Cetus, Belly Of The Whale
A site-specific project for the Seven Bays of North Cornwall.
Cetus, Belly Of The Whale is a tale of plastic, magic, the Atlantic, weaving worlds, apples and changing states. Experimental moving image, sculpture and photography works documenting the creation of Cetus, an eight meter long sculpture of a Humpback Whale made to raise awareness of Ghost Gear. Lost, damanged and discarded fishing ropes and nets left to haunt the Oceans, the most harmful form of marine debris.
Cetus is woven with plastic fishing rope collected from the local Seven Bays in North Cornwall by Beach Guardian CIC and their volunteers.
More about the project and other works using plastic marine waste at Terra Attune.org







Walking The Whale, Trevone, Cornwall
2020
35mm film

The 31st of October is the beginning of Samhain and the start of winter, when the veil between the worlds is at its thinnest.
On this date in 2020 artists Grace Emily Manning and Andrew Whittle traveled to Padstow in Cornwall to visit Beach Guardian and begin the weaving and enchantment of Cetus, with groups from Wadebridge School and the Beach Guardian community of volunteers.
Cetus untangles the problem of Plastic Pollution along the ancient British coastline of North Cornwall, exploring how landscape and humans can become interwoven through the magic of Art. Finding Cetus both on land in Trevone and written in the stars.
The constellation of Cetus, the sea monster, rose above us each night as we wove at Trevsiker Garden Centre in Padstow.

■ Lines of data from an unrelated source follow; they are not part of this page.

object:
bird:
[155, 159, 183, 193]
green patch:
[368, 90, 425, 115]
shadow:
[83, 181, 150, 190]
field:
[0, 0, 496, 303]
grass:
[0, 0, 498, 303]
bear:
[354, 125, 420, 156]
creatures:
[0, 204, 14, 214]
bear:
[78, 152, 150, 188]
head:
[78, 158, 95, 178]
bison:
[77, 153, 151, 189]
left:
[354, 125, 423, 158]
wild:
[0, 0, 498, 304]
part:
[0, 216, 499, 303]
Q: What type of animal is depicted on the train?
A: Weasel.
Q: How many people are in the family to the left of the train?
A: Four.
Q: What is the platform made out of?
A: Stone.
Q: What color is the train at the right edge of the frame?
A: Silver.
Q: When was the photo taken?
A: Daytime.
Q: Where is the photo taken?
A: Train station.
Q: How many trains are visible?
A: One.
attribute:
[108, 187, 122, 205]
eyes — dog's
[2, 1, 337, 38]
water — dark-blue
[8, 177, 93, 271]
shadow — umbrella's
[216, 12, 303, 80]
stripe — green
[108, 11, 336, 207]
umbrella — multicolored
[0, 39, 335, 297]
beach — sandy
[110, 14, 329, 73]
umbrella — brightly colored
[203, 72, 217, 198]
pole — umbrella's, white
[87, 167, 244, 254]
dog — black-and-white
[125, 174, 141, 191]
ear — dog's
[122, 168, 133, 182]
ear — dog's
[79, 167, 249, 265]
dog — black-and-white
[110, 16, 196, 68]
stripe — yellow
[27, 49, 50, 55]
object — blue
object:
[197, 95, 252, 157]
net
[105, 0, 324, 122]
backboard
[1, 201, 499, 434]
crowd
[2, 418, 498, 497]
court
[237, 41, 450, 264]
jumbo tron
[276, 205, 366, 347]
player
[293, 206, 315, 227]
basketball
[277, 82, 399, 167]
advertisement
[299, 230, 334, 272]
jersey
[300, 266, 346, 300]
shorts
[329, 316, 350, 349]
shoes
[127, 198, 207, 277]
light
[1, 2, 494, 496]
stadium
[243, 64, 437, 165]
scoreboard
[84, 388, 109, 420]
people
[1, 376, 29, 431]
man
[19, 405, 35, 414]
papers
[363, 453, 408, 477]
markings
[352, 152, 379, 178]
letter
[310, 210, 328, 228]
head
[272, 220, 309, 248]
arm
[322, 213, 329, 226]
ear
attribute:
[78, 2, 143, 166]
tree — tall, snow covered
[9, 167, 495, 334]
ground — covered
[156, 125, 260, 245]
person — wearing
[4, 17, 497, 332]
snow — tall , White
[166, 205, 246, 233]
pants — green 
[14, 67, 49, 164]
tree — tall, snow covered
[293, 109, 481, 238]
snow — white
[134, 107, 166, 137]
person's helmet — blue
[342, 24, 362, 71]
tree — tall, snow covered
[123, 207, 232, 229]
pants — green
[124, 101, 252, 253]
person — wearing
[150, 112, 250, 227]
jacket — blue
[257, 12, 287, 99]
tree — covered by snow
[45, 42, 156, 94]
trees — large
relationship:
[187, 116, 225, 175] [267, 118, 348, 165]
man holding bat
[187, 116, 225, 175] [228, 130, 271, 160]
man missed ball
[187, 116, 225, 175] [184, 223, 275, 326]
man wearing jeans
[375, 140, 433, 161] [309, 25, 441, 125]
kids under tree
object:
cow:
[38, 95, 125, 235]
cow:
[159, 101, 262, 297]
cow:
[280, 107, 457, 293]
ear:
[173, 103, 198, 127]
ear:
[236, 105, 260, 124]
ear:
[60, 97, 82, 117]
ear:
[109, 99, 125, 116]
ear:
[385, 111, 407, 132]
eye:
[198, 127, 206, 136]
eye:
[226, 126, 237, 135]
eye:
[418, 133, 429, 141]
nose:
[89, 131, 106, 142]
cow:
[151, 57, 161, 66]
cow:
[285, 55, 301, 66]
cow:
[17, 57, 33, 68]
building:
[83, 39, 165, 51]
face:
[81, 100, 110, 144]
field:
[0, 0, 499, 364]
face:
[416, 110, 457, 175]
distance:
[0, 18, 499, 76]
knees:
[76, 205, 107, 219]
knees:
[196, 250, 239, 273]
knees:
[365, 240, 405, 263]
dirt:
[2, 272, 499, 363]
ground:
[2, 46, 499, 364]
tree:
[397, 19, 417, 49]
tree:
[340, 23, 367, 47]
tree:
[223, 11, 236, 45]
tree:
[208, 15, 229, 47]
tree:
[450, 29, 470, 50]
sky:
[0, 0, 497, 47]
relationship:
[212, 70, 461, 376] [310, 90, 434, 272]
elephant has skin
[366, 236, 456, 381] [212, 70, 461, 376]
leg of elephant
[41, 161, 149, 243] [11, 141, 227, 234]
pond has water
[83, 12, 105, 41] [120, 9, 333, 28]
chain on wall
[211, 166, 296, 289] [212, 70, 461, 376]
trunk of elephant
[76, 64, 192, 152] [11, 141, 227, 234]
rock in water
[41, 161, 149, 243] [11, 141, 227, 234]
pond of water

The Belly of The Whale, 2021
An experiment in Cornish Bladderwrack Bioplastic
Samhain Samhain,
Let the ritual begin.
We call our sacred sea ancestors to come in.
Samhain Samhain,
The tide is high the veils thin.
We honour all that has gone before as we pull the plastic in.
Samhain, Samhain,
All nature is our kin.
Our hearts reach cross the sea of time as the Great Wheel turns again.